- **Document**:
════════

At the last couple of startups I had the pleasure to work with, I needed to ensure that the services I build process each request to completion before the application is either restarted or scaled down. In this post I would like to explain how to handle all that with a graceful shutdown procedure and hook into the process shutdown signals.
We'll be following these main threads:
Complex applications or services usually start a number of internal workers that process data more efficiently. If the service is stopped or restarted those workers need to finish handling each in-flight message before they are stopped, in order to avoid data loss or rework.
The same happens with HTTP requests. To make sure that no request is terminated mid-execution, the service should stop receiving new requests, finish handling existing ones, and close connections to dependent services before finally stopping the service. Depending on the programming language you use, this may be easier or harder to do.
In my experience, in order to make more resilient services, you have to think about redesigning the service with shutdown and reconnect procedures in mind.
For example, if you connect to a database you should account for every state change of that connection (i.e. a disconnect or reconnect), as well as define a way to close the connection pool in case you want to shut down the application.
Most libraries already provide this feature, so it should be a simple matter of intercepting the termination signal and implementing a proper shutdown procedure.
Before I can talk about gracefully shutting down a service, you first need to understand how a shutdown procedure is initiated by the system.
Since there is already a standard way of doing this by any operating system, you will find the same flow in most tools that manage processes, namely Systemd, PM2 or Docker. Likewise, if you're using an existing web server solution, then you should check their documentation around shutdown procedures. Now let's look closer into how this flow looks like:
SIGTERM
signal to notify the process that it should begin shutdown procedures. SIGKILL
signal is sent, without the process ever receiving or be able to react to this signal.The same flow is used by the process managers mentioned above. When they need to terminate a running process they will first send SIGTERM
, wait a few seconds (90 by default for Systemd) and then kill the monitored process with SIGKILL
.
If you're not using a process manager and you're simply pressing CTRL+C
in the terminal then the SIGINT
signal is sent instead.
On the other hand, if you're not building your own HTTP server, like in the case of a NodeJS, Go, or any other compiled language, but you are relying instead on the use of Nginx or Apache web servers to serve your app you should know that in order to start a graceful shutdown of those servers you need to send different signals.

════════

- **Stated exercise 1**: Reproduce the part of the graceful shutdown post that opens with the words containing "The same happens" and closes with "proper shutdown procedure.", substituting "message broker" for every "database".
- **Stated exercise 2**: Proceed with the graceful shutdown post from the point where it stops.

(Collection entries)
════════

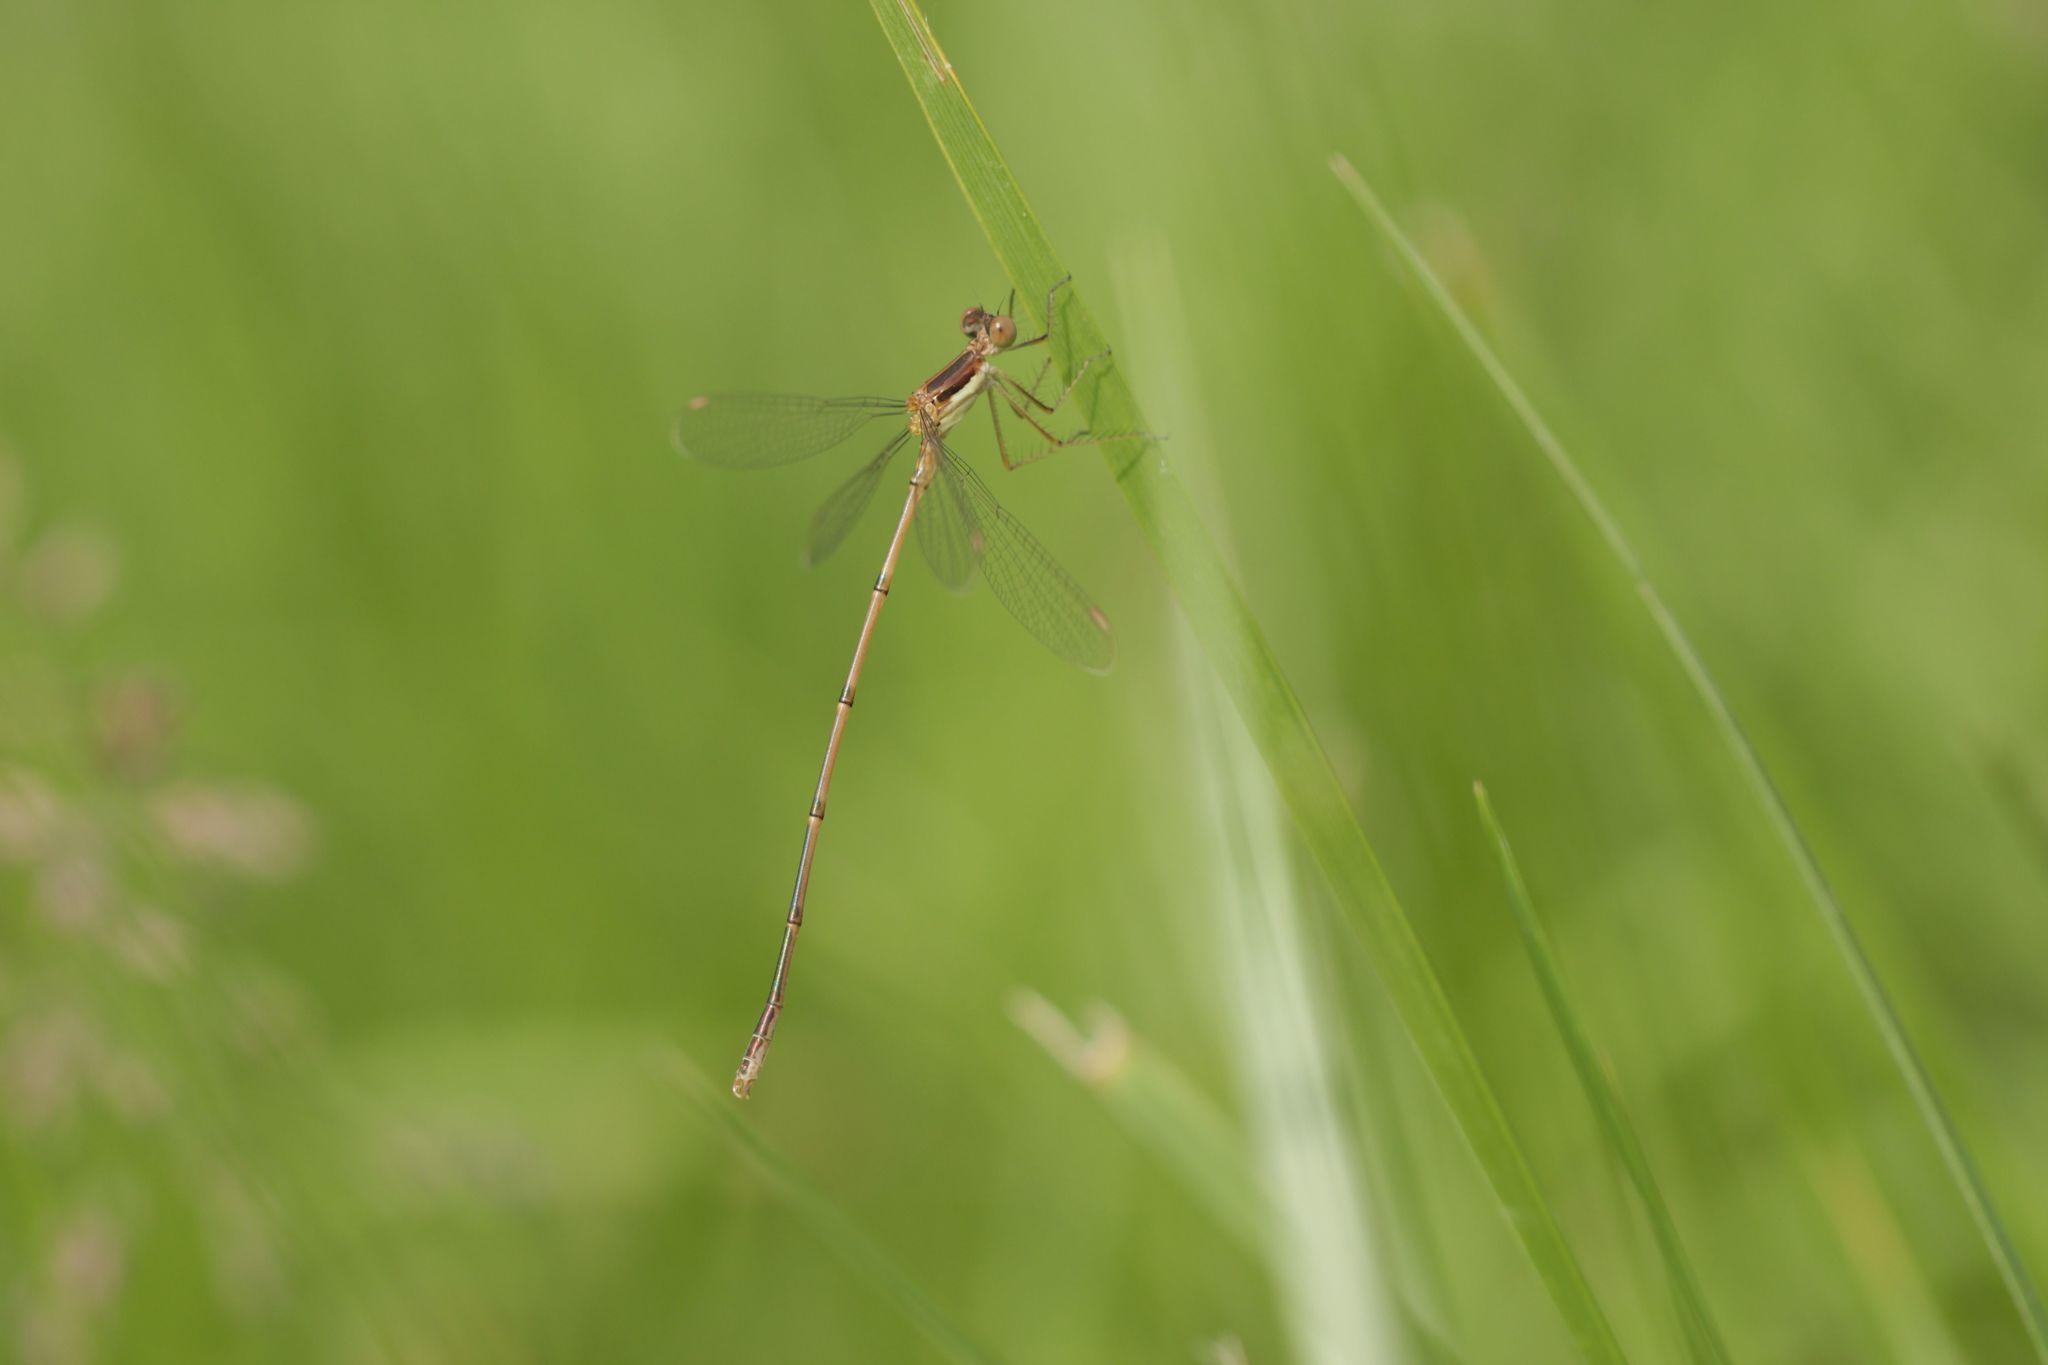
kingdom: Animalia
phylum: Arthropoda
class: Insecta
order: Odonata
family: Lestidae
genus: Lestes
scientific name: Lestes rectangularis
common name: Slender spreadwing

════════

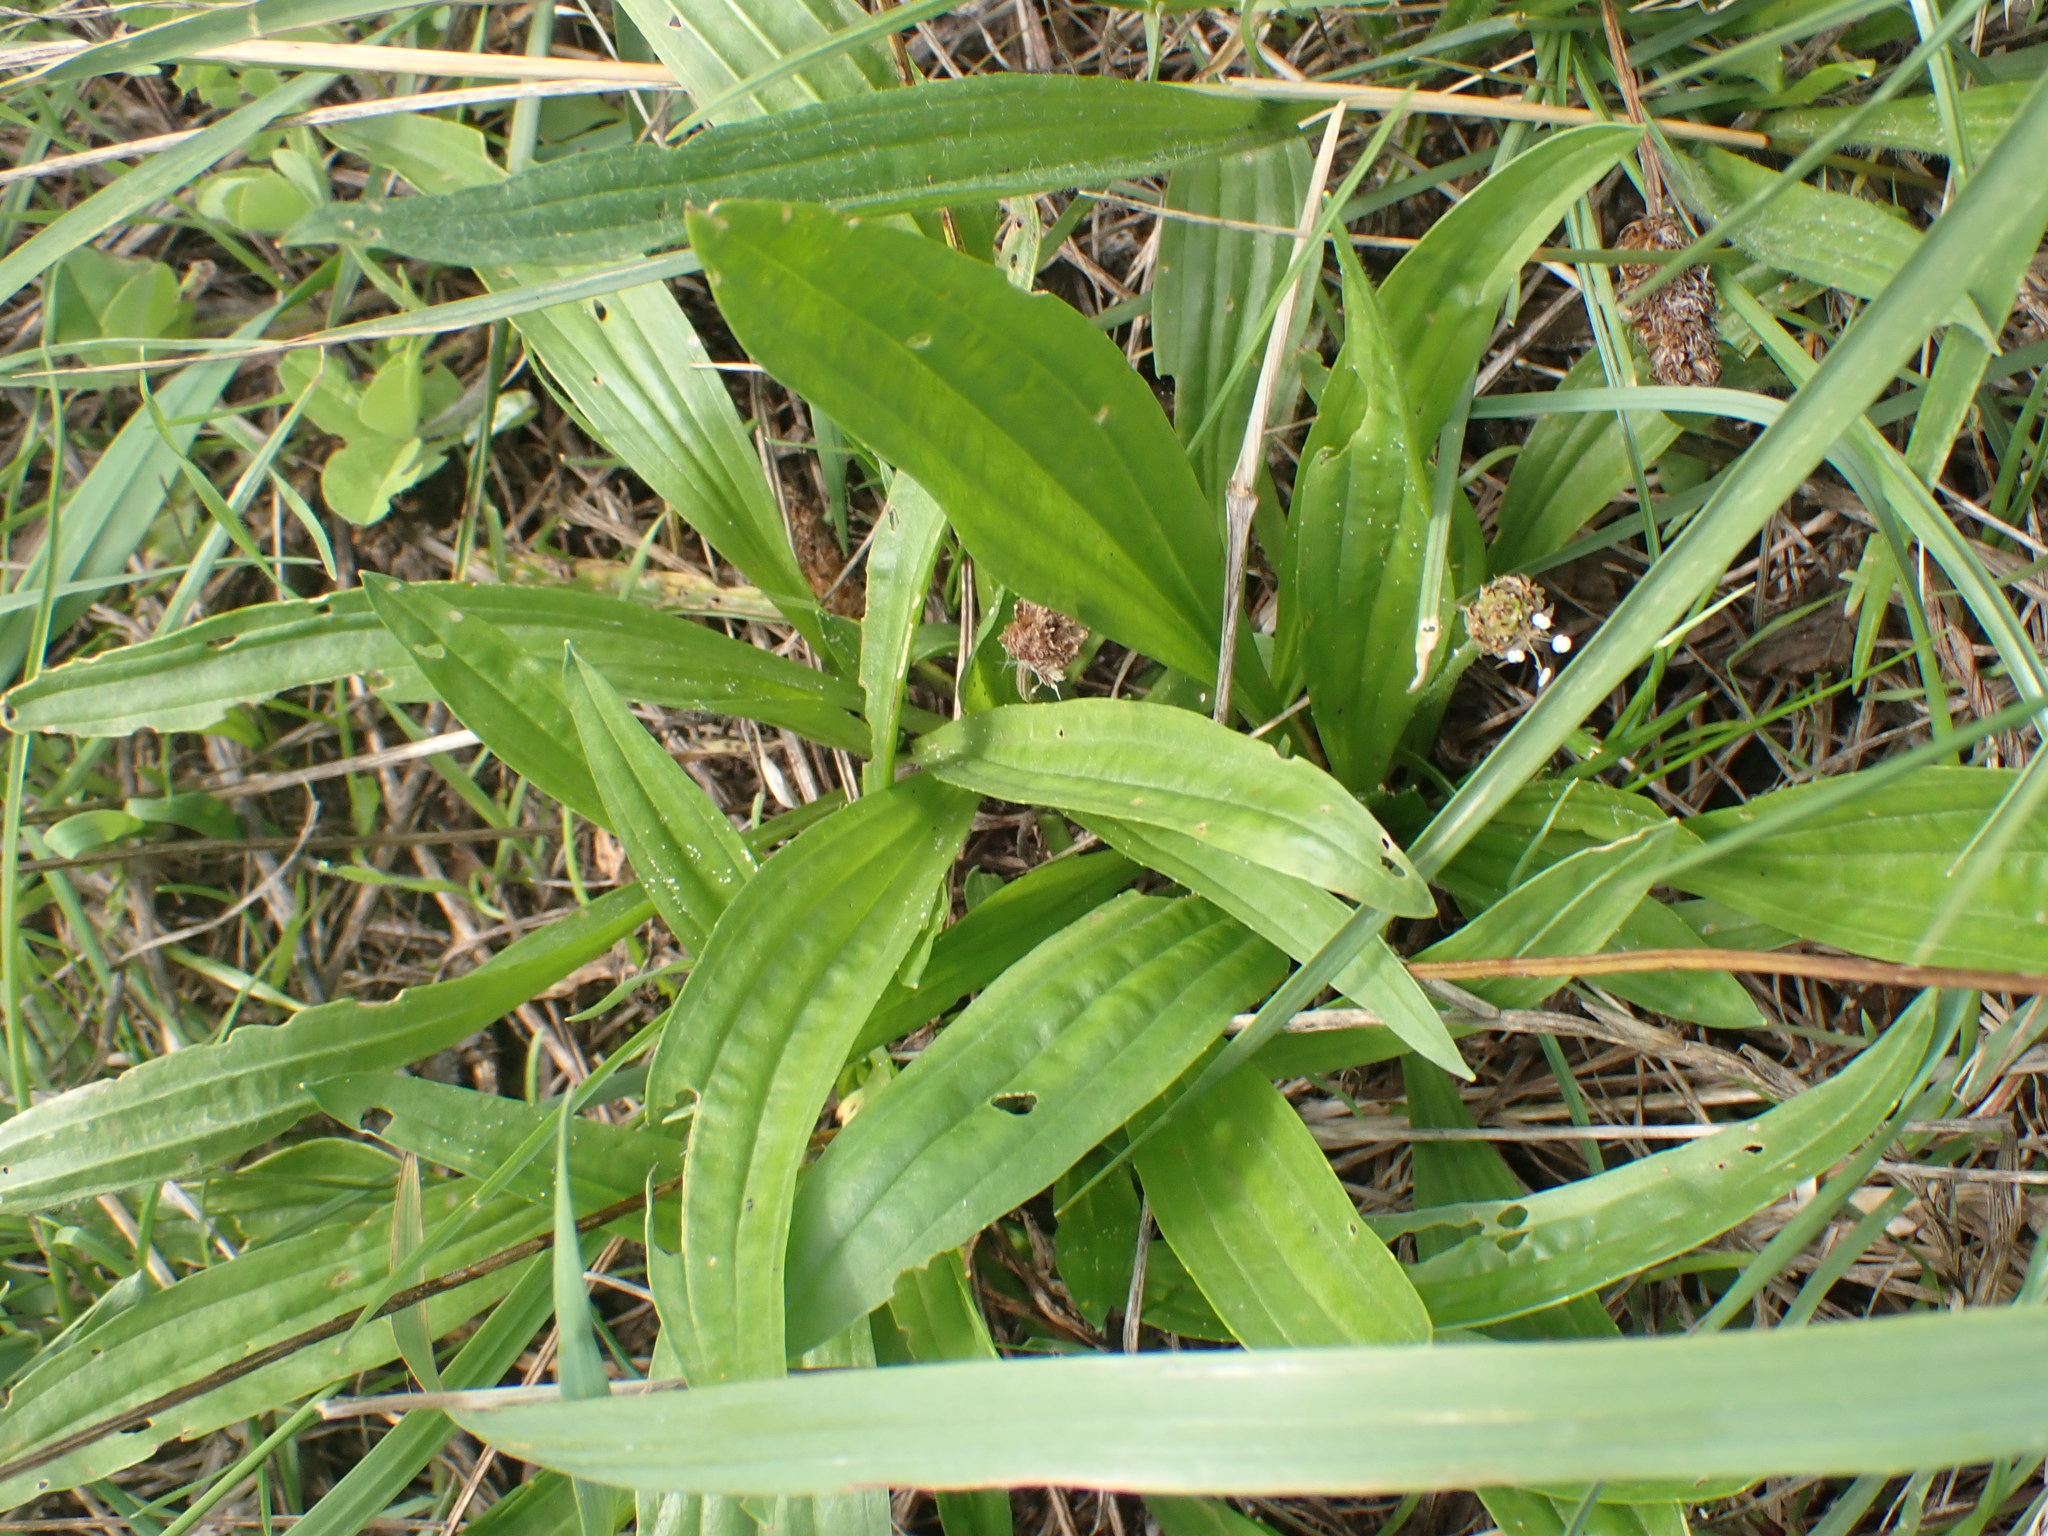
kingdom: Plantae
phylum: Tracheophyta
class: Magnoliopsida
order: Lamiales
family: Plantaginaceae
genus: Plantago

════════

- **Reply 1**:
The same happens with HTTP requests. To make sure that no request is terminated mid-execution, the service should stop receiving new requests, finish handling existing ones, and close connections to dependent services before finally stopping the service. Depending on the programming language you use, this may be easier or harder to do.
In my experience, in order to make more resilient services, you have to think about redesigning the service with shutdown and reconnect procedures in mind.
For example, if you connect to a message broker you should account for every state change of that connection (i.e. a disconnect or reconnect), as well as define a way to close the connection pool in case you want to shut down the application.
Most libraries already provide this feature, so it should be a simple matter of intercepting the termination signal and implementing a proper shutdown procedure.

- **Reply 2**:
For Nginx you should send SIGQUIT
, while for Apache you should send SIGWINCH
in order to trigger a graceful shutdown and stop accepting new requests and wait to finish processing existing ones instead of forcing an instant termination. Check the linked pages for more information regarding the handled signals in these web servers.
If you're using Docker (or any container service) for your deployments, it may be wise to also check out this article which shows how to properly start a process in order to receive these signals.
Next let's look at some examples of how this can be achieved in various programming languages. Since these are two of the programming languages I use the most in my day to day I will start with Go and NodeJS, but you can also find links to some articles of how this can be achieved in other languages.
Since the first thing we need to do to support a graceful shutdown scenario in Go is to intercept the termination signals, let's get that out of the way.
To listen to a signal, I use the os
package to register a channel wherein a message will be sent in case the proper signal is received by the process.
package main
import (
"os"
"os/signal"
"syscall"
)
// Process godoc
type Process struct {
// ... to be defined
}
func NewProcess() *Process {
return &Process{
// to be defined later
}
}
func main() {
// ... initiatize and start service in separate go routines
process = NewProcess()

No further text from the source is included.